EGCG inhibits tobacco smoke-promoted proliferation of lung cancer cells through targeting CCL5

Background

The occurrence and development of cancer are deeply intertwined with chronic inflammatory processes. Epigallocatechin gallate (EGCG), the most pharmacologically potent catechin derived from tea, has garnered attention for its anti-inflammatory and anti-carcinogenic properties. However, the molecular mechanisms through which EGCG modulates tobacco smoke (TS)-induced inflammatory responses in lung carcinogenesis remain incompletely elucidated.

Purpose

To unravel the molecular mechanisms by which EGCG mitigates TS-induced inflammatory processes in lung carcinogenesis.

Methods

Network pharmacology analysis was conducted to explore the potential target genes of EGCG involved in the inhibition of TS-induced lung cancer inflammation. In vitro and in vivo experiments were conducted to demonstrate EGCG's chemopreventive potential against lung carcinogenesis.

Problems to solve >>
• A. Answer these questions about the EGCG abstract:
(i) With what kind of processes does the abstract say cancer's occurrence and development are deeply intertwined?
(ii) How does the abstract describe EGCG in relation to other catechins?
(iii) What analysis was used to explore the potential target genes of EGCG?
• B. Extend the EGCG abstract, starting after its final sentence.

Records provided >>
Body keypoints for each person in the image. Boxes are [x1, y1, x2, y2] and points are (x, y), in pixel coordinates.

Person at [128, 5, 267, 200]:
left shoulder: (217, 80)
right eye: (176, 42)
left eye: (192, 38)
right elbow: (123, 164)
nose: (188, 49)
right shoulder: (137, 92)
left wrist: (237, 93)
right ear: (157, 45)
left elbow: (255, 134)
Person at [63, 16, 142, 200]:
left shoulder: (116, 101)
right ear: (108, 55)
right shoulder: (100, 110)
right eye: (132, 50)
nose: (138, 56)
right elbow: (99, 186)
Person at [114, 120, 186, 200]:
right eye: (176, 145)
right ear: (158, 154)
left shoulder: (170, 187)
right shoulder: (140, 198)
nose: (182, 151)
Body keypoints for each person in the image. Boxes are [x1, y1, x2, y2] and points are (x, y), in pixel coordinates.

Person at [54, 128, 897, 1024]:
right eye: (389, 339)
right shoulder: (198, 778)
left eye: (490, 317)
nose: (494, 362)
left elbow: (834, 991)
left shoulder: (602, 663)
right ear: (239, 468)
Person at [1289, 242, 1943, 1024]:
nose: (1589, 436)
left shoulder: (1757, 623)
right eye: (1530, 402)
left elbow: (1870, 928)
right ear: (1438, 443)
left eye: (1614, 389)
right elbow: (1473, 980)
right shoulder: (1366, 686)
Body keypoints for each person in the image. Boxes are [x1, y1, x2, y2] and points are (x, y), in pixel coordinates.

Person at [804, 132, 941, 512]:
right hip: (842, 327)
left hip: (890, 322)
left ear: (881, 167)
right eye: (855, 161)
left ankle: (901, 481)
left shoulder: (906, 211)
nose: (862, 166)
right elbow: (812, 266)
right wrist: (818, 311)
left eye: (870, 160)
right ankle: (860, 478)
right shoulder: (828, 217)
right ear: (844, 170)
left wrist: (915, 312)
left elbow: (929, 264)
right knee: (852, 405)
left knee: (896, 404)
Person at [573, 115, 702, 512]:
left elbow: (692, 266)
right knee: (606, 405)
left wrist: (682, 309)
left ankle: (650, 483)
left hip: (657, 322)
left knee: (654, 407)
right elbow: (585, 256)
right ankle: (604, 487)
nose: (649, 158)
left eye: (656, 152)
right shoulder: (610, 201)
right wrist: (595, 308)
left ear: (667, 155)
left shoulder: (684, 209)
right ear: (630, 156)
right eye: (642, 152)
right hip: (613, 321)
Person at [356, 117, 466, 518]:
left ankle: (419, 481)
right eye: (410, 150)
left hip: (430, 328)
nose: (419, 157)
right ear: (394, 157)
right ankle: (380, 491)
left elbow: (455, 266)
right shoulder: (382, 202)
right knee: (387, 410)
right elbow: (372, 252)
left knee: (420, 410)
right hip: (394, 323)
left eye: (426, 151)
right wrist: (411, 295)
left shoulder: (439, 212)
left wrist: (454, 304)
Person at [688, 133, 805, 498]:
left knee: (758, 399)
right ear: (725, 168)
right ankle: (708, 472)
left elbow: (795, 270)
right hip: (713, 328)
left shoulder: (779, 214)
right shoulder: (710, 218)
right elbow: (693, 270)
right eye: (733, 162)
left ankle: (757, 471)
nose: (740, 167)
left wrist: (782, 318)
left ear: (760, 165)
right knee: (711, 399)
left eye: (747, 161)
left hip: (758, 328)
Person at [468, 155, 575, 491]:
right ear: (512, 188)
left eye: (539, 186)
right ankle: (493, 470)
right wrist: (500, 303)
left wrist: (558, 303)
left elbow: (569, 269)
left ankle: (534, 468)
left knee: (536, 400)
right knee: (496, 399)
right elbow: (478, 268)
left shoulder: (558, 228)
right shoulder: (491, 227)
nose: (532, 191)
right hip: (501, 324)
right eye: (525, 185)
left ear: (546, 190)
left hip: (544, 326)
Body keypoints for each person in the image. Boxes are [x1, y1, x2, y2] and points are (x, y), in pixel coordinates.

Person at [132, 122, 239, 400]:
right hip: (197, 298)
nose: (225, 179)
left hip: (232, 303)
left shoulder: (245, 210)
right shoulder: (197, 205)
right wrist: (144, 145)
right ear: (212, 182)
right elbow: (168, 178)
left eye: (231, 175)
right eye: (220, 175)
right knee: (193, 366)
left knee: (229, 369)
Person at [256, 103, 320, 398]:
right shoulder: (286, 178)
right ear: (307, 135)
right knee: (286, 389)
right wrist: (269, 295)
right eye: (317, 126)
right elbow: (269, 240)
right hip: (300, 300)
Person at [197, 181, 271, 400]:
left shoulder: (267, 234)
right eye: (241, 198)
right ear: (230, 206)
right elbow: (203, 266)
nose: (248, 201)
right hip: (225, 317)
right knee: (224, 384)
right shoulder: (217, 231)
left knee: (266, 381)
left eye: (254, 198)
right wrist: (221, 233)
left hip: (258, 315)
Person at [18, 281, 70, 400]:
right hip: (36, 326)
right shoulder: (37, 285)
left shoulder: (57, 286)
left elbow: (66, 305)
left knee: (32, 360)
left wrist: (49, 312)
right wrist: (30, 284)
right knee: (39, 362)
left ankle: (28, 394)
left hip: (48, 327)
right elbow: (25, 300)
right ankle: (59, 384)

Numbered responses >>
• A.
(i) Chronic inflammatory processes.
(ii) As the most pharmacologically potent catechin derived from tea.
(iii) Network pharmacology analysis.

• B.
Results

Utilizing data from the US adults, it was uncovered that tea consumption could suppress the inflammatory response in patients with various cancer types. CCL5 (chemokine (CC motif) ligand 5) could function as a core regulator of TS-induced lung cancer cell proliferation, and EGCG exerted beneficial effects. The following experiments revealed that TS upregulated CCL5 expression in H1299 and H226 cells. CCL5 recombinant protein elevated both ROS production and Nrf2 expression to promote lung cancer cell proliferation. EGCG could suppress CCL5-stimulated lung cancer cell proliferation by downregulating Nrf2 expression. In the mouse model, EGCG reduced tumor weight and volume, diminished the levels of CCL5, Ki67, Cyclin D1, PCNA, and Nrf2, and elevated the expression of Keap1 relative to the control group.

Conclusion

EGCG targets CCL5 to inhibit the proliferation of TS-induced lung cancer cells and may serve as a new treatment strategy.